Profesör Doktor Fahri Işık, Cumhurbaşkanlığı Kültür ve Sanat Büyük Ödülü'ne layık görüldü
Prof. Dr. Fahri Işık, arkeoloji alanında 2025 Yılı Cumhurbaşkanlığı Kültür ve Sanat Büyük Ödülü'ne layık görülmenin gururunu yaşıyor.

Malatya'nın Yeşilyurt ilçesinin Kileyik köyünde 1944'te 5 çocuklu ailenin üçüncü çocuğu olarak dünyaya gelen Işık, ilgi duyduğu arkeoloji alanına yönelerek lisans eğitimini Ankara Üniversitesi'nde, doktora eğitimini ise Bonn Üniversitesi Klasik Arkeoloji Bölümü'nde tamamladı.
1983 yılında profesör olan Işık, Atatürk ve Akdeniz üniversitelerinin arkeoloji bölümleri ile Likya Uygarlıkları ve Göller Yöresi Uygarlıkları Araştırma Merkezlerini kurdu.
Çoğunluğu yabancı dillerde 13 kitabı ve bilimsel dergilerde yayımlanan 100'e yakın özgün makalesi bulunan Işık, profesör ünvanını aldıktan 5 yıl sonra 1988'de Antalya'daki Patara Antik Kenti'nde kurucu kazı başkanı olarak çalışmalara başladı.
"HOCALARIN HOCASI" OLARAK KABUL EDİLİYOR
O dönem ilk zamanlar bir köylüye ait evde, sonraki yıllarda ise Kızılay'ın verdiği çadırlarda konaklayan Işık, kısıtlı imkanlara rağmen ekibiyle iğneyle kuyu kazar gibi antik kentteki çok sayıda önemli eseri gün yüzüne çıkardı.
Kentin korunmasına yönelik mücadele veren Işık'ın yetiştirdiği öğrenciler Türkiye'nin dört bir yanındaki antik kentlerde kazı başkanı olarak görev yapmaya başladı.

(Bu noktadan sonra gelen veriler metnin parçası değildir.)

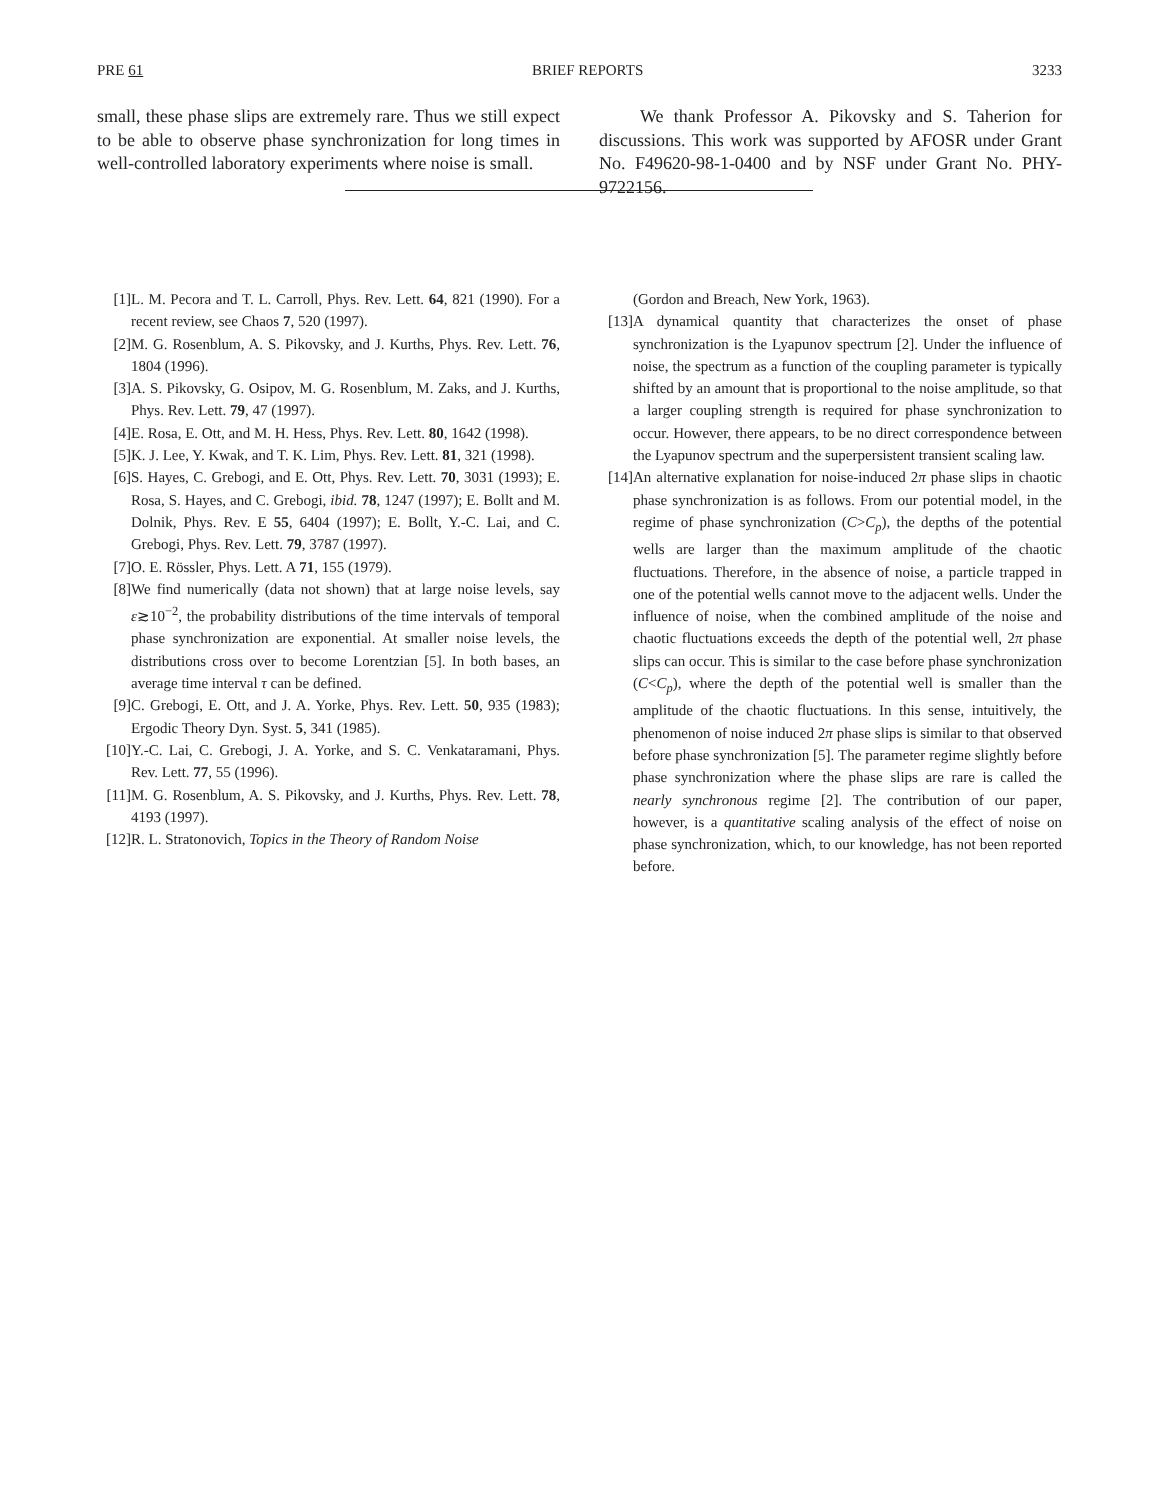PRE 61 BRIEF REPORTS 3233
small, these phase slips are extremely rare. Thus we still expect to be able to observe phase synchronization for long times in well-controlled laboratory experiments where noise is small.
We thank Professor A. Pikovsky and S. Taherion for discussions. This work was supported by AFOSR under Grant No. F49620-98-1-0400 and by NSF under Grant No. PHY-9722156.
[1] L. M. Pecora and T. L. Carroll, Phys. Rev. Lett. 64, 821 (1990). For a recent review, see Chaos 7, 520 (1997).
[2] M. G. Rosenblum, A. S. Pikovsky, and J. Kurths, Phys. Rev. Lett. 76, 1804 (1996).
[3] A. S. Pikovsky, G. Osipov, M. G. Rosenblum, M. Zaks, and J. Kurths, Phys. Rev. Lett. 79, 47 (1997).
[4] E. Rosa, E. Ott, and M. H. Hess, Phys. Rev. Lett. 80, 1642 (1998).
[5] K. J. Lee, Y. Kwak, and T. K. Lim, Phys. Rev. Lett. 81, 321 (1998).
[6] S. Hayes, C. Grebogi, and E. Ott, Phys. Rev. Lett. 70, 3031 (1993); E. Rosa, S. Hayes, and C. Grebogi, ibid. 78, 1247 (1997); E. Bollt and M. Dolnik, Phys. Rev. E 55, 6404 (1997); E. Bollt, Y.-C. Lai, and C. Grebogi, Phys. Rev. Lett. 79, 3787 (1997).
[7] O. E. Rössler, Phys. Lett. A 71, 155 (1979).
[8] We find numerically (data not shown) that at large noise levels, say ε≳10<sup>−2</sup>, the probability distributions of the time intervals of temporal phase synchronization are exponential. At smaller noise levels, the distributions cross over to become Lorentzian [5]. In both bases, an average time interval τ can be defined.
[9] C. Grebogi, E. Ott, and J. A. Yorke, Phys. Rev. Lett. 50, 935 (1983); Ergodic Theory Dyn. Syst. 5, 341 (1985).
[10] Y.-C. Lai, C. Grebogi, J. A. Yorke, and S. C. Venkataramani, Phys. Rev. Lett. 77, 55 (1996).
[11] M. G. Rosenblum, A. S. Pikovsky, and J. Kurths, Phys. Rev. Lett. 78, 4193 (1997).
[12] R. L. Stratonovich, Topics in the Theory of Random Noise
(Gordon and Breach, New York, 1963).
[13] A dynamical quantity that characterizes the onset of phase synchronization is the Lyapunov spectrum [2]. Under the influence of noise, the spectrum as a function of the coupling parameter is typically shifted by an amount that is proportional to the noise amplitude, so that a larger coupling strength is required for phase synchronization to occur. However, there appears, to be no direct correspondence between the Lyapunov spectrum and the superpersistent transient scaling law.
[14] An alternative explanation for noise-induced 2π phase slips in chaotic phase synchronization is as follows. From our potential model, in the regime of phase synchronization (C>C<sub>p</sub>), the depths of the potential wells are larger than the maximum amplitude of the chaotic fluctuations. Therefore, in the absence of noise, a particle trapped in one of the potential wells cannot move to the adjacent wells. Under the influence of noise, when the combined amplitude of the noise and chaotic fluctuations exceeds the depth of the potential well, 2π phase slips can occur. This is similar to the case before phase synchronization (C<C<sub>p</sub>), where the depth of the potential well is smaller than the amplitude of the chaotic fluctuations. In this sense, intuitively, the phenomenon of noise induced 2π phase slips is similar to that observed before phase synchronization [5]. The parameter regime slightly before phase synchronization where the phase slips are rare is called the nearly synchronous regime [2]. The contribution of our paper, however, is a quantitative scaling analysis of the effect of noise on phase synchronization, which, to our knowledge, has not been reported before.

Bu nedenle "hocaların hocası" olarak kabul edilen Işık, Batı ülkelerinin uygarlığın kurucusu olarak Hellen'i (Yunan) kabul etmesine rağmen yaptığı çalışmalar ve bilimsel makaleler ile uygarlığın Anadolu halklarının emeğiyle doğduğunu savundu.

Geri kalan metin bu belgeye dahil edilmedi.